Task description >> Transcribe the lines of the records starting with the one that has "Grand Vancouver ?" in it and ending with the last, and transcribe nothing else.

Available data >>
<<<<
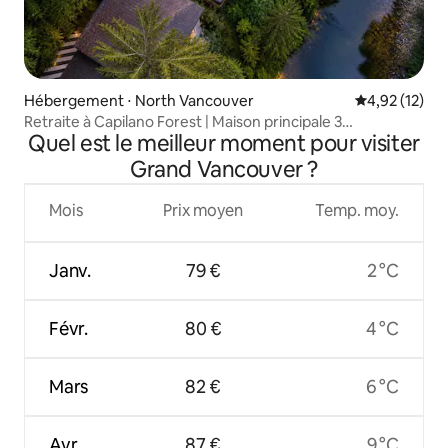
Hébergement ⋅ North Vancouver
Évaluation mo
4,92 (12)
Retraite à Capilano Forest | Maison principale 3
Quel est le meilleur moment pour visiter
chambres/2 salles de bain
Grand Vancouver ?
Mois
Prix moyen
Temp. moy.
Janv.
79 €
2 °C
Févr.
80 €
4 °C
Mars
82 €
6 °C
Avr.
87 €
9 °C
>>>>
Written solution >>
Grand Vancouver ?
Mois
Prix moyen
Temp. moy.
Janv.
79 €
2 °C
Févr.
80 €
4 °C
Mars
82 €
6 °C
Avr.
87 €
9 °C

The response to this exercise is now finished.